We signed up for their mudslide package for two. First you get to choose one of four oils/scents to go into a small bucket of mud. You then go into a tiled room that’s heated and contains several shower heads. You slop the mud on yourself and sit for twenty minutes before someone knocks on the door indicating it’s time to rinse off.
Now on to step two. After rinsing off you walk to another room that’s sectioned off my tall curtains. In your section is a tub. Nothing fancy, just a tub filled with warm water. They call it thermal something something but it’s just a tub of water. You sit in your tub for ten minutes and then there’s a knock on the door indicating it’s time to get out.
Last, but not least, you’re led into another semi-private room. This room contains a big vibrating chair. You sit in the chair and it vibrates with music. My attendant placed headphones on my ears, wrapped me in blankets, reclined my chair and said she’d be back in twenty minutes. Those were the longest twenty minutes ever! I felt bored, anxious, and warm sitting in this chair. It wasn’t one of those fun massaging chairs, it just vibrated to random/errie Native American music.

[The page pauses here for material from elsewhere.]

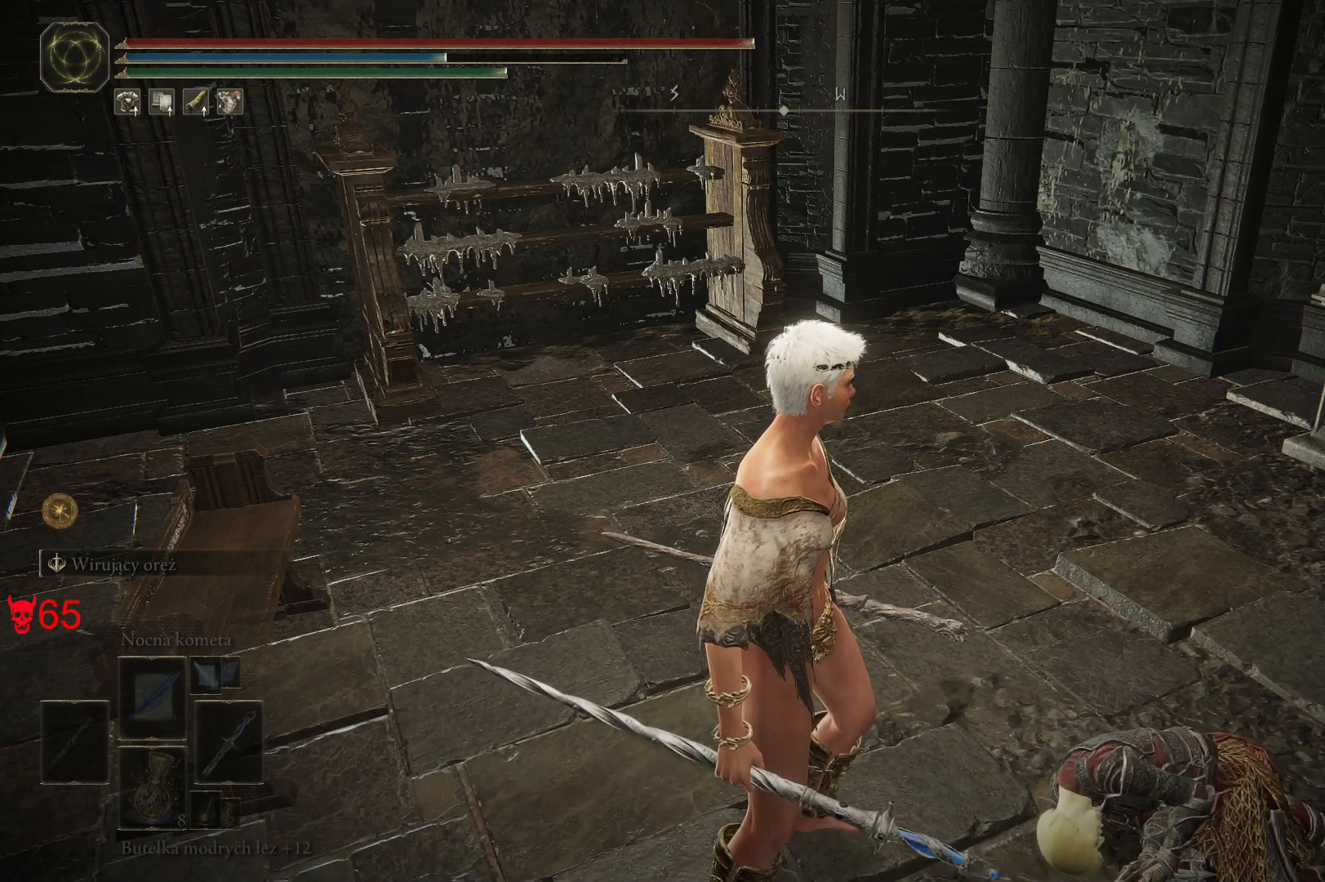
{"keys": [], "mouse": [], "events": []}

After the chair I had the option to change into a swimsuit and hang out in their heated mineral water pool. BUT this isn’t the pool you’d swim in if you were staying at the resort. It’s a segregated pool! Isn’t the whole point of coming to a RESORT for spa treatment to be able to rub elbows with high rollers!!!??? I expected to hang out by the pool for a couple of hours, read my book, order a cocktail. Didn’t happen. No one ever come over to offer us a drink. If and when we did see other forms of life, the place was deserted, we got a “oh you’re still here” smile. We swam around in the lonely pool for about 10 minutes and then left.
We wanted to spend a relaxing day in Calistoga and visit Indian Springs. Unfortunately Indian Springs was booked and that was the only day we could get off from work. We didn’t have to leave San Francisco to get what Solage had to offer. Ahh, and to think I could have spent a day at the Four Season’s Spa in SF and saved ourselves from driving in traffic and hiring a pet sitter. Maybe Solage is great for someone not coming from a big city?
Anyway, sorry for the long comment. Thanks for putting together such and amazing website. I always look forward to your emails.
Warm Regards,
Jessica
(San Francisco)
April 3rd, 2008 at 8:51 pm
Hi Jessica,
Thanks for the exhaustive critique! These are just the sorts of details that readers need to know when choosing a spa.
I’ve been withholding judgment about Solage while they get up and running. I agree, the place looks like a shaved dog: the landscaping definitely needs help. But I haven’t yet tried the spa, so I can’t comment. I shall pay close attention to the problems you address in your critique. (BTW, I l-o-v-e-d your thoughts about the vibrating chair. So funny!)
Thanks again. Looking forward to your next comment!